STATED PROBLEM 1: In the passage below on the Harvard meetings' recommendations to the OAI, what metadata element set did the first recommendation urge the OAI to adopt?
STATED PROBLEM 2: List the three recommendations that the passage below on the Harvard meetings took to the OAI.
STATED PROBLEM 3: Carry on the passage below about the Harvard meetings' recommendations to the OAI, starting right after its final sentence.

EXCERPT TO READ:
+---+
The second result of the Harvard meetings was a set of three
recommendations that were taken formally to the OAI. These were
intended to help the OAI generalize the framework so that it
could be applied beyond the e-print community where it had
originated. The first recommendation was technical and urged
adoption of unqualified Dublin Core as the protocol's common
metadata element set. The OAI had originally proposed an Open
Archives Metadata Set that was smaller and more prescribed than
the Dublin Core, and more closely tailored to the needs of the
e-print community. The second recommendation was greater
organizational stability for the OAI, including a steering
committee, an official home for the OAI web site, and a clear
locus of responsibility for maintenance of the protocol. The aim
here was to stabilize the framework long enough to encourage
institutions to invest in its practical application. The third
recommendation sought to generalize the initiative by focusing it
on technical rather than operational issues. Hitherto, the
technical framework had been developed to support a particular
application that aimed at making electronic pre-prints
publications more widely accessible and without cost to
end-users. Participants in the Harvard meetings envisaged (and
did not want to constrain development of) applications that
reflected very different organizational and business objectives.
+---+
DATASET:

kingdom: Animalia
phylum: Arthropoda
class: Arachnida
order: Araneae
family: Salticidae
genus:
+---+
FINAL ANSWER 1: Unqualified Dublin Core.

FINAL ANSWER 2:
- Adopt unqualified Dublin Core as the protocol's common metadata element set.
- Give the OAI greater organizational stability, including a steering committee, an official home for the OAI web site, and a clear locus of responsibility for maintaining the protocol.
- Generalize the initiative by focusing it on technical rather than operational issues.

FINAL ANSWER 3:
These three recommendations were among those discussed by the
Open Archives Initiative at its second public meeting in San
Antonio, Texas, in June 2000, and helped to encourage
developments that are reported elsewhere from these pages.
The road map for developing harvesting services involved
progress on two closely related fronts: developing a pool of
harvestable metadata focusing principally on metadata available
from library systems; and building a small number of online
services with metadata harvested from the pool. The work is being
undertaken in close collaboration between the DLF (whose 25
member libraries share an interest in integrating access to their
distributed collections) and The Andrew W. Mellon Foundation. An
account of its progress is set out below.
In June 2000 the DLF began construction of a simple database
to list its members' nearly 300 public domain online digital
collections. The database, available from http://www.hti.umich.edu/cgi/d/dlfcoll/dlfcoll-idx,
was developed in part to identify sources of harvestable metadata
upon which the prototype harvesting services might rely.
Also in June, the Andrew W. Mellon Foundation invited the DLF
to locate institutions interested in contributing to evaluation
projects either by contributing metadata or by harvesting
metadata and building services. A call for
expressions of interest issued by the DLF in July produced 13
responses. Responses described 9 or 10 potential harvesting
services. They also offered metadata from nearly 50 digital
library collections representing between well over a million
unique information objects.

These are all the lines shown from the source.